Required action. Write out the opening lines of the data word for word, up to and including the line with "- I started", and leave every picture and every later line out.
━━ Excerpted records
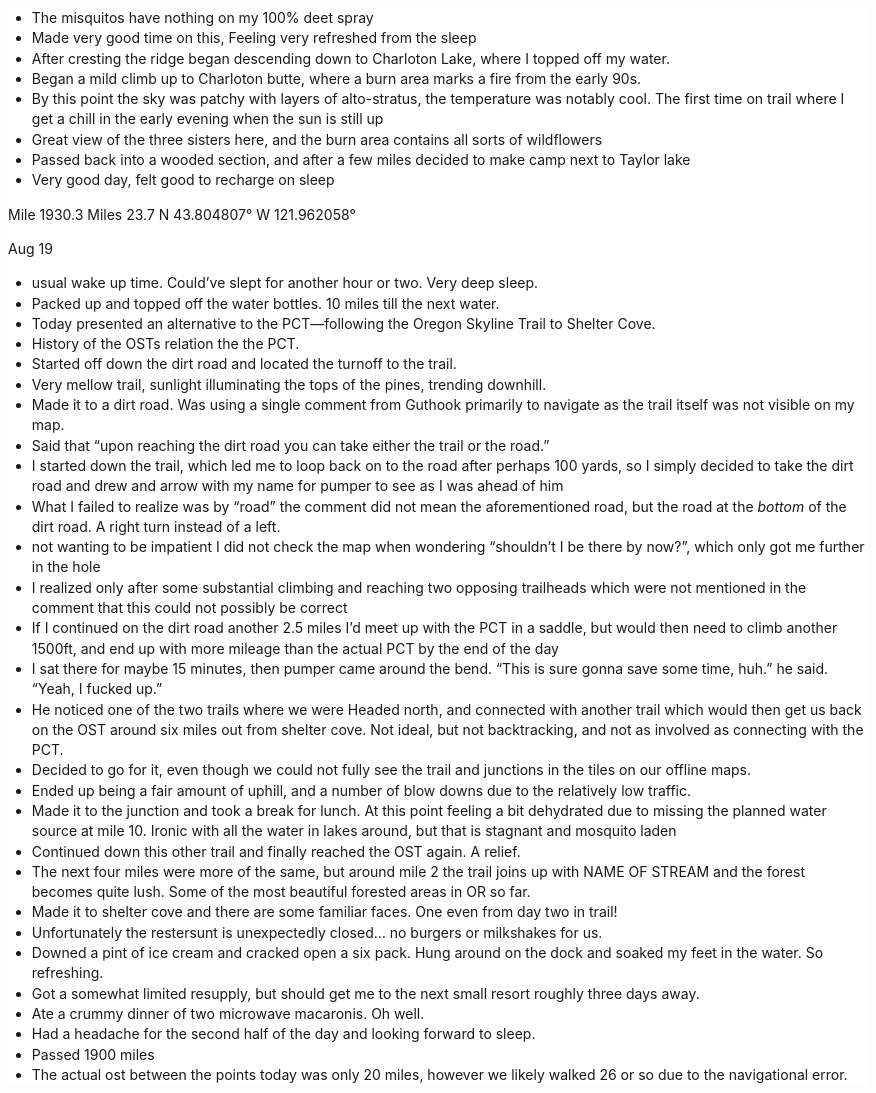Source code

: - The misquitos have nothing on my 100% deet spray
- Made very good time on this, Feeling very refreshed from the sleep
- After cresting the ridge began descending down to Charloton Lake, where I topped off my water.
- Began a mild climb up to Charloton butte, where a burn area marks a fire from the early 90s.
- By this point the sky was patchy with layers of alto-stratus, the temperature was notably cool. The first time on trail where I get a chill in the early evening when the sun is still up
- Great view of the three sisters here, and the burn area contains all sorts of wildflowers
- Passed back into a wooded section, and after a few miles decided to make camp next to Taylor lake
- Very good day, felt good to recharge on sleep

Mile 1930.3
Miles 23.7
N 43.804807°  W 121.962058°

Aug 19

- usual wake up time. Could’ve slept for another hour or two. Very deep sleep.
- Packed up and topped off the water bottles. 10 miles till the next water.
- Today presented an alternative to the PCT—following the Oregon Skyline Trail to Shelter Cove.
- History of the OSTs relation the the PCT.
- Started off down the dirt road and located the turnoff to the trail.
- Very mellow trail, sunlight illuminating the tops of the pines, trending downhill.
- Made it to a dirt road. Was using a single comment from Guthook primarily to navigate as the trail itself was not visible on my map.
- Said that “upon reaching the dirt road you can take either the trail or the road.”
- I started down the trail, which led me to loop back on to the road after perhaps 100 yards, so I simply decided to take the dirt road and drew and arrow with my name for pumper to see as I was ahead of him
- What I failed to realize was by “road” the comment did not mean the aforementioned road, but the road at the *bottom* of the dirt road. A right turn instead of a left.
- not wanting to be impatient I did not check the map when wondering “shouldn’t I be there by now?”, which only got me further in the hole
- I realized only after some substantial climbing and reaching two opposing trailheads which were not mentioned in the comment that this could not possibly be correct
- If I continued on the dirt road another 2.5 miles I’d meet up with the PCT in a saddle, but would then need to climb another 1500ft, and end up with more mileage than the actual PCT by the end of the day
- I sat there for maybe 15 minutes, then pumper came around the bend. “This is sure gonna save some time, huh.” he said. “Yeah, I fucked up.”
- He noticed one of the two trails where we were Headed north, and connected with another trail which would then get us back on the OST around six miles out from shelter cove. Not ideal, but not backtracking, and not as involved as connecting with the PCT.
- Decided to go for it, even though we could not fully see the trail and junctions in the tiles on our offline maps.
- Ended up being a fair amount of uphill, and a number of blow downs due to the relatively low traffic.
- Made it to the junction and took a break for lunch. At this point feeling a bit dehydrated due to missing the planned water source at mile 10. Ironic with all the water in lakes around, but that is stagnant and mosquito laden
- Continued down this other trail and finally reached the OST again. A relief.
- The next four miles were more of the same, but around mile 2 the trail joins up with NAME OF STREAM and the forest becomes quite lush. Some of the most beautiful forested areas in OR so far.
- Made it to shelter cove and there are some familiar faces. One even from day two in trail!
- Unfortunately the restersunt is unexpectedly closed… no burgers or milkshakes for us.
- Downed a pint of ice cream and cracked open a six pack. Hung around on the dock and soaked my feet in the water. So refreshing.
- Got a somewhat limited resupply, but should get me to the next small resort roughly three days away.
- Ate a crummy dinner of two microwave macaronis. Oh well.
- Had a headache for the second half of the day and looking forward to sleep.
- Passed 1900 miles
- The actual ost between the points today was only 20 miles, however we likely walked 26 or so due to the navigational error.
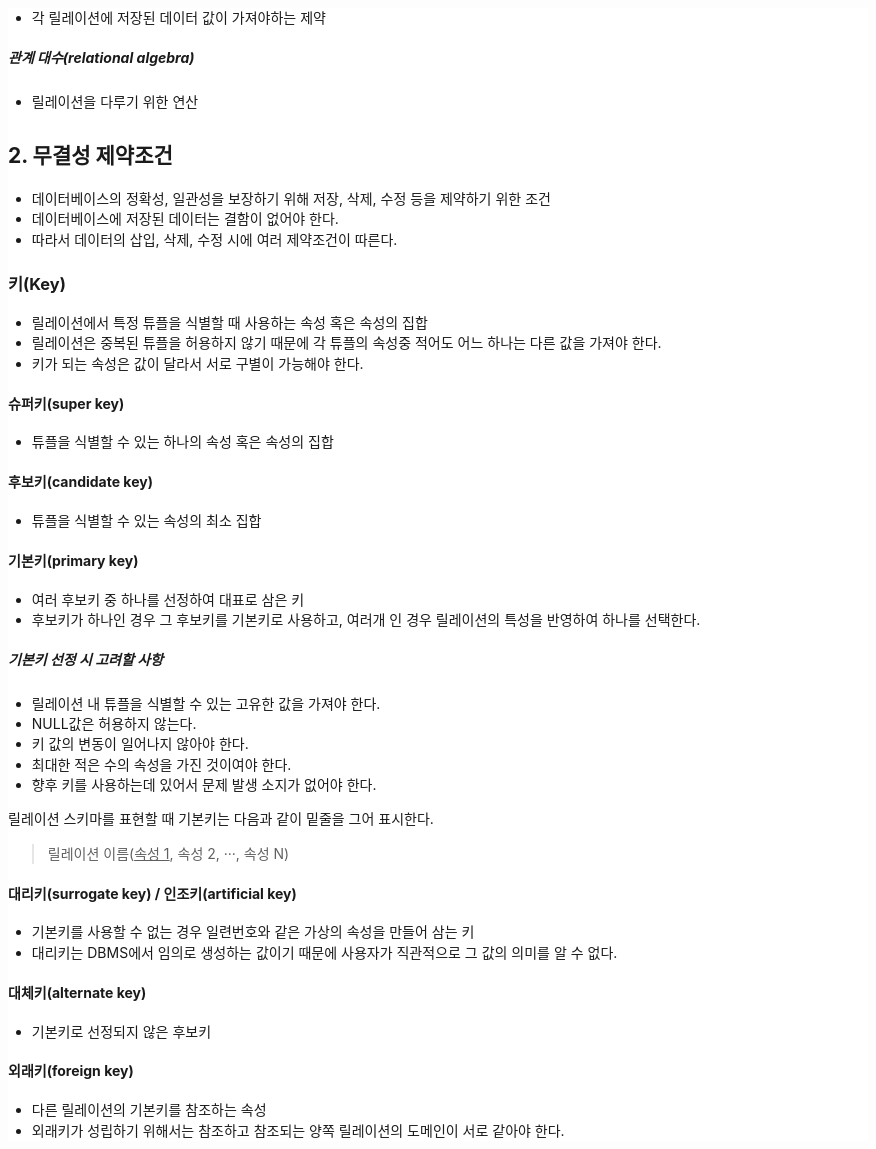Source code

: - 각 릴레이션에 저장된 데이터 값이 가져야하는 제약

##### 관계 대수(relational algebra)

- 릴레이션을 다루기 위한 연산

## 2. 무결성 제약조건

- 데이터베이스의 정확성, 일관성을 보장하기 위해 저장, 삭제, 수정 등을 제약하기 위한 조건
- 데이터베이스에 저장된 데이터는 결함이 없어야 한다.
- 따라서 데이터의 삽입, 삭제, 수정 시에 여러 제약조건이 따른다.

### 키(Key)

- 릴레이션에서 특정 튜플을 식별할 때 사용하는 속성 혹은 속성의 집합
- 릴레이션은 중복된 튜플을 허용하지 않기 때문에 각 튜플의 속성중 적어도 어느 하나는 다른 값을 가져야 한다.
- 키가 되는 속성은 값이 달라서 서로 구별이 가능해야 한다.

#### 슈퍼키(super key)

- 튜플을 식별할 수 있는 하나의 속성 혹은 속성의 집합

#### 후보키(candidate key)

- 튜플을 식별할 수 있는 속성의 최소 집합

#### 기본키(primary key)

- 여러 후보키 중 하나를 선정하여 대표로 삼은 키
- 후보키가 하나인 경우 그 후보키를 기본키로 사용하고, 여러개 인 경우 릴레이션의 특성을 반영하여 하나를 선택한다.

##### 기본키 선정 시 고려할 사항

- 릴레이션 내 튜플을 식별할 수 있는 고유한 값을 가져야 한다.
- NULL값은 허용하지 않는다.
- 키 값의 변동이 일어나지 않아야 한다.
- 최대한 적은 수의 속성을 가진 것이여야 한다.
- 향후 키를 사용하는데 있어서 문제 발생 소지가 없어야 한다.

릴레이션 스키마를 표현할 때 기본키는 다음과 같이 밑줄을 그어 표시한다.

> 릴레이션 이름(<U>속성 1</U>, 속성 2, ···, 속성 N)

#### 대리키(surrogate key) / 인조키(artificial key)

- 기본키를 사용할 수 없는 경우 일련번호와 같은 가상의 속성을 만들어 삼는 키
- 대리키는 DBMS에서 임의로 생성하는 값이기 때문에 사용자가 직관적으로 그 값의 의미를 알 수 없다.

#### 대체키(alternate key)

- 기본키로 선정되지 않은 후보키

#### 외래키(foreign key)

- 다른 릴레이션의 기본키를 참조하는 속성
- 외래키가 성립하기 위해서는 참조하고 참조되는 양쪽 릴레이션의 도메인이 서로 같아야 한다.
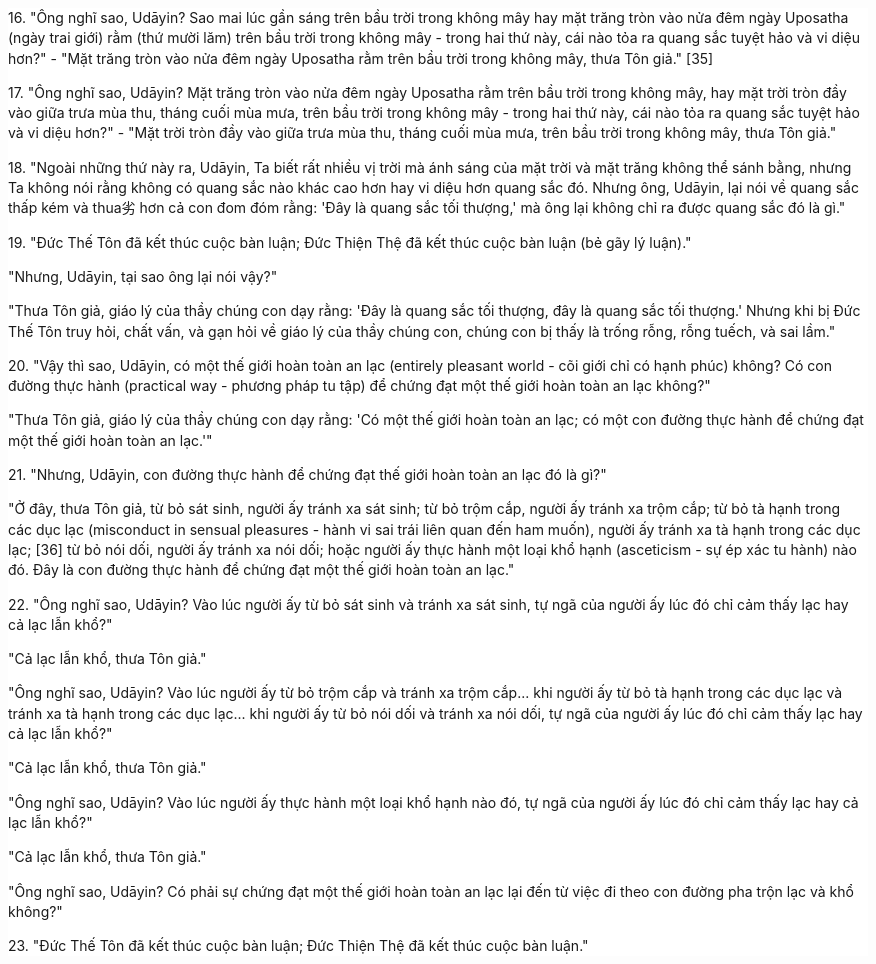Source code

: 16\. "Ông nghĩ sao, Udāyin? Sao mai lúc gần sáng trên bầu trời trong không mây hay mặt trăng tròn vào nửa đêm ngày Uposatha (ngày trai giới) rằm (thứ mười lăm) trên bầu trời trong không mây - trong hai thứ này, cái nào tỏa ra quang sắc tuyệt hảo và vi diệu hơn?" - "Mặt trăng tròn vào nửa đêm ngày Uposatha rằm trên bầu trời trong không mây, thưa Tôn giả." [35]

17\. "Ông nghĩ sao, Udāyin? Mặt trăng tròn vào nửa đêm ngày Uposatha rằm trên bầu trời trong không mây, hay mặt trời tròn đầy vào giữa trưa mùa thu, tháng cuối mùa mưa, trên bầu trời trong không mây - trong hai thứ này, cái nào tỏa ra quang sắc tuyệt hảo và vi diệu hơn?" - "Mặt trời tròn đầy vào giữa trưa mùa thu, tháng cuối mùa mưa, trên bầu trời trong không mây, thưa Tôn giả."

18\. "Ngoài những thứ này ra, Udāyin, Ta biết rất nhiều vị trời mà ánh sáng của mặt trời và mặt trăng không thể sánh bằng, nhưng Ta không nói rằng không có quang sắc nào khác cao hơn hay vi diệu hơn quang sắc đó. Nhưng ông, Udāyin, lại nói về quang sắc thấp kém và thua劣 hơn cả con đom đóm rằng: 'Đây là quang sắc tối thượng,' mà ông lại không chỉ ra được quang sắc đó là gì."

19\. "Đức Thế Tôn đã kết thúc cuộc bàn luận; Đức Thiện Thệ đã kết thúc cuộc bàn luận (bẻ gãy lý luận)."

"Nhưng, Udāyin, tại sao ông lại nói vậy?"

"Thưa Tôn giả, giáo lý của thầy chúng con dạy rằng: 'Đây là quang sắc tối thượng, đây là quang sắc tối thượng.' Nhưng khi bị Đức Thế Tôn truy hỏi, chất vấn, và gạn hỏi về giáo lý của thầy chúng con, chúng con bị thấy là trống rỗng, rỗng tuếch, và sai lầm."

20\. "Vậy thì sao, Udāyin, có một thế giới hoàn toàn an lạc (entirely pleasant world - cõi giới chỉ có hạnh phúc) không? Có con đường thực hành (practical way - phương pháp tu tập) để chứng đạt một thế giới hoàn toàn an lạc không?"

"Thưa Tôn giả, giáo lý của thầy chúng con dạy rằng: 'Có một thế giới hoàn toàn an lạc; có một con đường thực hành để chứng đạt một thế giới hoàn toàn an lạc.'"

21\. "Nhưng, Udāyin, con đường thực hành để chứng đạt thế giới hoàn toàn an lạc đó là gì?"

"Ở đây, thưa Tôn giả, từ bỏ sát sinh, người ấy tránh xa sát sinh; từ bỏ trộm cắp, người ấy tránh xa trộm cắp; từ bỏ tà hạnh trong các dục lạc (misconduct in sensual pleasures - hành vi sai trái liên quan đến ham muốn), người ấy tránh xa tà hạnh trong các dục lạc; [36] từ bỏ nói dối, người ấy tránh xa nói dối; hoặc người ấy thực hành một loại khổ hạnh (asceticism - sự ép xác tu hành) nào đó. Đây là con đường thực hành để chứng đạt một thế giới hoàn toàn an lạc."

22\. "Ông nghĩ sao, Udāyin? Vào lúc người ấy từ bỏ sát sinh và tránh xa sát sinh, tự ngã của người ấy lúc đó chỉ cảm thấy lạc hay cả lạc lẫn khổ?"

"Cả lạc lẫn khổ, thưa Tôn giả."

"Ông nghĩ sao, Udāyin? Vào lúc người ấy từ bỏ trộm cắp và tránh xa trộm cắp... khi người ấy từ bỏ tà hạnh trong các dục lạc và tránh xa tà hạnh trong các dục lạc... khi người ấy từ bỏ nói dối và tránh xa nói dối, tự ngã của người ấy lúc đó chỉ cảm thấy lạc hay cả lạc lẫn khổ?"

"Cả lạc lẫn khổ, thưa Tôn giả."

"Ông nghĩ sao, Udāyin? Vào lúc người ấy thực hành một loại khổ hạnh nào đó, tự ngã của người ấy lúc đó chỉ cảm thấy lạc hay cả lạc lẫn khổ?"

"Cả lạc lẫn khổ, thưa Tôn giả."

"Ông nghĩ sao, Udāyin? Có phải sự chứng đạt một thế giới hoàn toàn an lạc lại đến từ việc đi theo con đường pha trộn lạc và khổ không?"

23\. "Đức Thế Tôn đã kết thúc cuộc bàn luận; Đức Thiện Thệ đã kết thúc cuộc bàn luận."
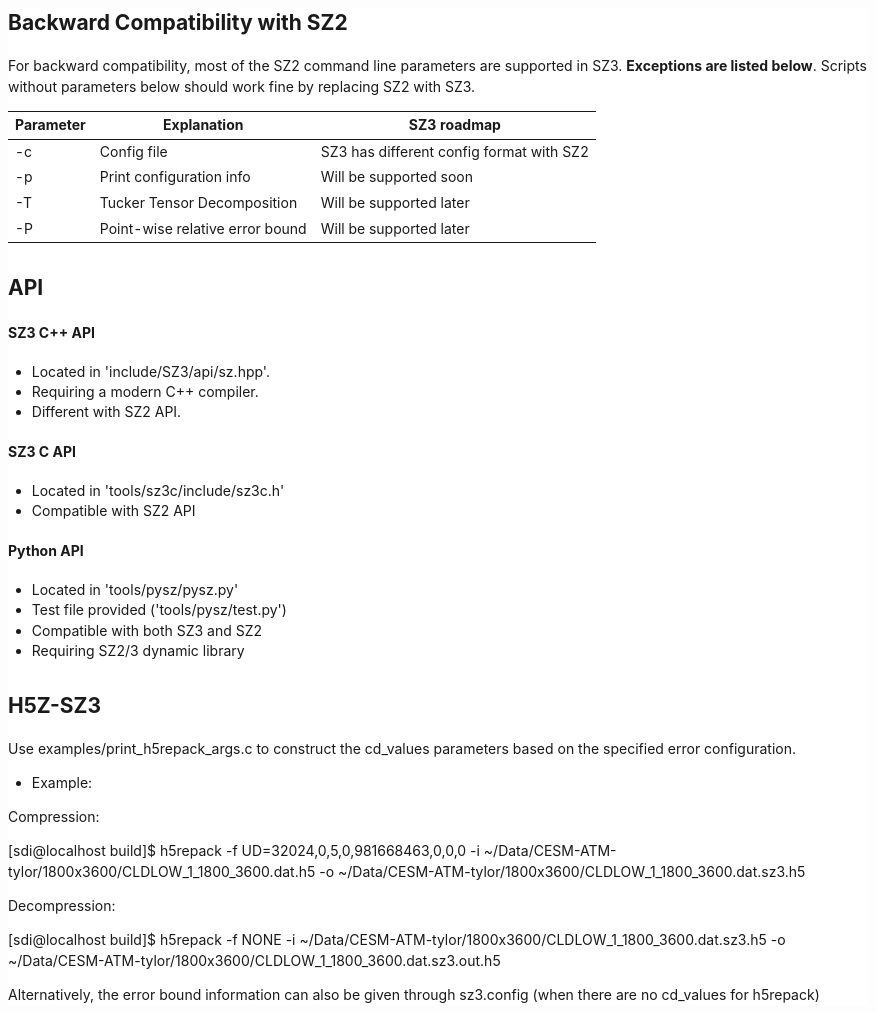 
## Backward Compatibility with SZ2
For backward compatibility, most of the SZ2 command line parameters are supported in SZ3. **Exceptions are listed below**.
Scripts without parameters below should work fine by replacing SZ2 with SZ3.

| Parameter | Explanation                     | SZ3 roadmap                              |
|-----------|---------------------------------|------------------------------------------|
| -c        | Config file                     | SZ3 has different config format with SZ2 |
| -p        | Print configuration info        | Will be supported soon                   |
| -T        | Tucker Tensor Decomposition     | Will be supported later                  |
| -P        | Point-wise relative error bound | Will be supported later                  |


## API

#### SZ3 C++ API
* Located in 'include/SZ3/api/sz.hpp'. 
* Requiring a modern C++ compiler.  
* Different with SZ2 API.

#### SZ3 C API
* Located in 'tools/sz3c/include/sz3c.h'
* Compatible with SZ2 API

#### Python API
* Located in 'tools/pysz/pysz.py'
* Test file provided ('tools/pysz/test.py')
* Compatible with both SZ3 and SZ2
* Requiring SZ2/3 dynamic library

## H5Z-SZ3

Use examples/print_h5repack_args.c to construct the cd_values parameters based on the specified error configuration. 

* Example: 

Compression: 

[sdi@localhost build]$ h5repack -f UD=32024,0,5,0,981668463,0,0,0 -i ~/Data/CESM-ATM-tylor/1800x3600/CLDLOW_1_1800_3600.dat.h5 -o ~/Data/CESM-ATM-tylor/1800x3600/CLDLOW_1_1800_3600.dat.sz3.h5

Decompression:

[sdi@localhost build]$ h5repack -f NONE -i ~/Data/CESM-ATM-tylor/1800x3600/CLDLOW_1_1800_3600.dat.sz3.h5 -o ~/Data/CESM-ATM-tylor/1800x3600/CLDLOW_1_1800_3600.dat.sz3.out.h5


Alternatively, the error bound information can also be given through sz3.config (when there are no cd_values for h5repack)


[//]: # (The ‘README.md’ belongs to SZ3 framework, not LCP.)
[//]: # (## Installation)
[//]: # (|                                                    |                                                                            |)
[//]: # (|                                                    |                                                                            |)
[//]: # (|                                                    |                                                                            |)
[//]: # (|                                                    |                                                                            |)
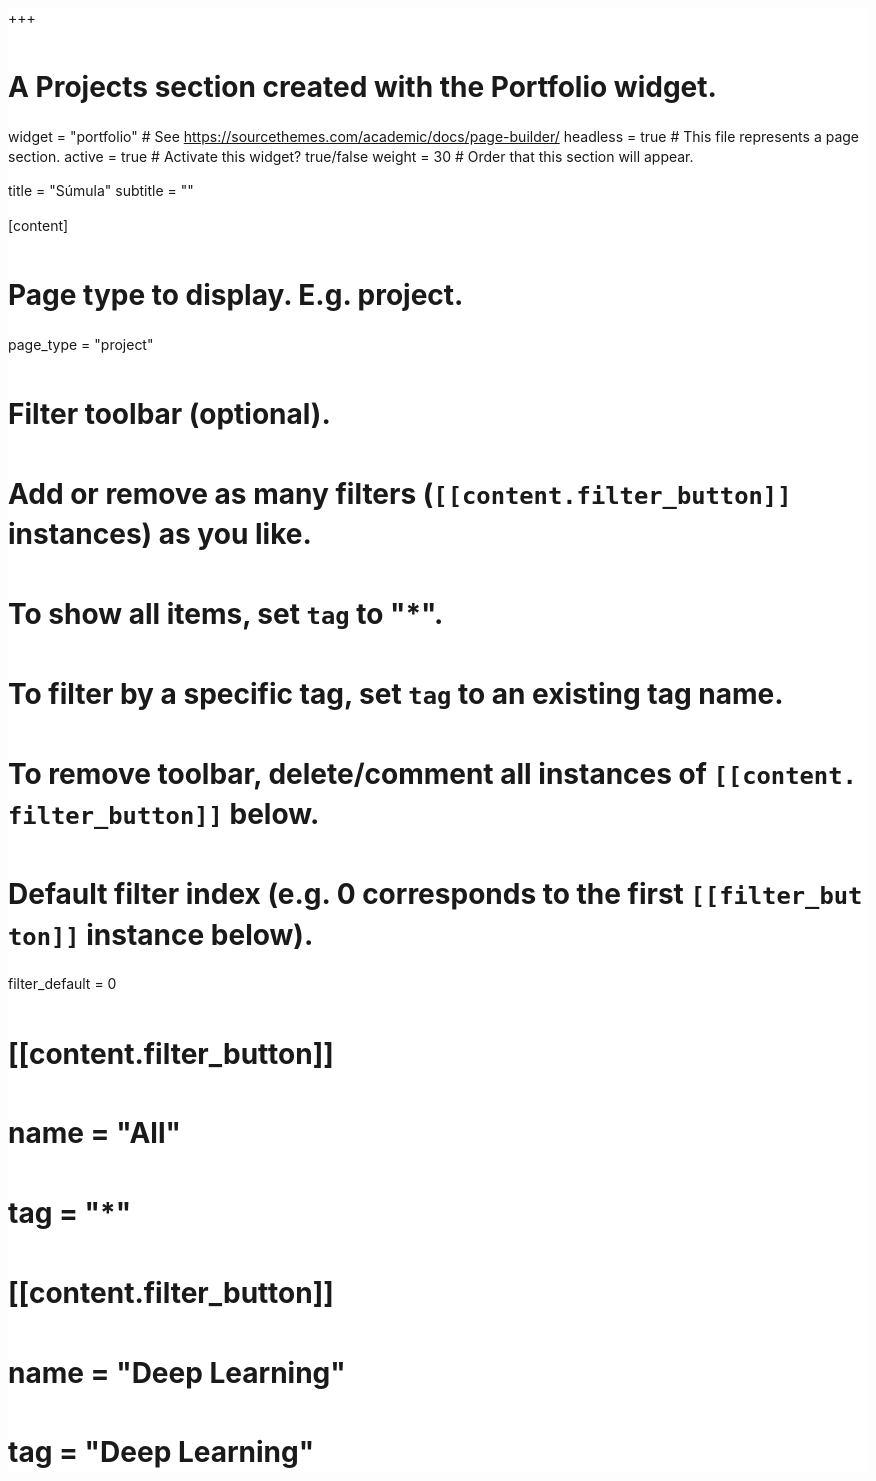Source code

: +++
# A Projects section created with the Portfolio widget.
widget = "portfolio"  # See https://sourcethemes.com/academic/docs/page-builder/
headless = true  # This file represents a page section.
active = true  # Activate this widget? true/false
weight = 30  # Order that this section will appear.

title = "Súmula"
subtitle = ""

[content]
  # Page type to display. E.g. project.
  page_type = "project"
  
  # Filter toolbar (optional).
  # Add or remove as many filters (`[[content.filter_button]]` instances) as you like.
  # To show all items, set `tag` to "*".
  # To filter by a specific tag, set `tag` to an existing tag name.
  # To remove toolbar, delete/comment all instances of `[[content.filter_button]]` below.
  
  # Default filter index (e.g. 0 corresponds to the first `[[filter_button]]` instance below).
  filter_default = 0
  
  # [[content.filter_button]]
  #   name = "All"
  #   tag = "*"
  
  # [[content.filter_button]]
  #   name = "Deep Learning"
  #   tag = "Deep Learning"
━━━━
Output for this task.
Source code

: - The misquitos have nothing on my 100% deet spray
- Made very good time on this, Feeling very refreshed from the sleep
- After cresting the ridge began descending down to Charloton Lake, where I topped off my water.
- Began a mild climb up to Charloton butte, where a burn area marks a fire from the early 90s.
- By this point the sky was patchy with layers of alto-stratus, the temperature was notably cool. The first time on trail where I get a chill in the early evening when the sun is still up
- Great view of the three sisters here, and the burn area contains all sorts of wildflowers
- Passed back into a wooded section, and after a few miles decided to make camp next to Taylor lake
- Very good day, felt good to recharge on sleep

Mile 1930.3
Miles 23.7
N 43.804807°  W 121.962058°

Aug 19

- usual wake up time. Could’ve slept for another hour or two. Very deep sleep.
- Packed up and topped off the water bottles. 10 miles till the next water.
- Today presented an alternative to the PCT—following the Oregon Skyline Trail to Shelter Cove.
- History of the OSTs relation the the PCT.
- Started off down the dirt road and located the turnoff to the trail.
- Very mellow trail, sunlight illuminating the tops of the pines, trending downhill.
- Made it to a dirt road. Was using a single comment from Guthook primarily to navigate as the trail itself was not visible on my map.
- Said that “upon reaching the dirt road you can take either the trail or the road.”
- I started down the trail, which led me to loop back on to the road after perhaps 100 yards, so I simply decided to take the dirt road and drew and arrow with my name for pumper to see as I was ahead of him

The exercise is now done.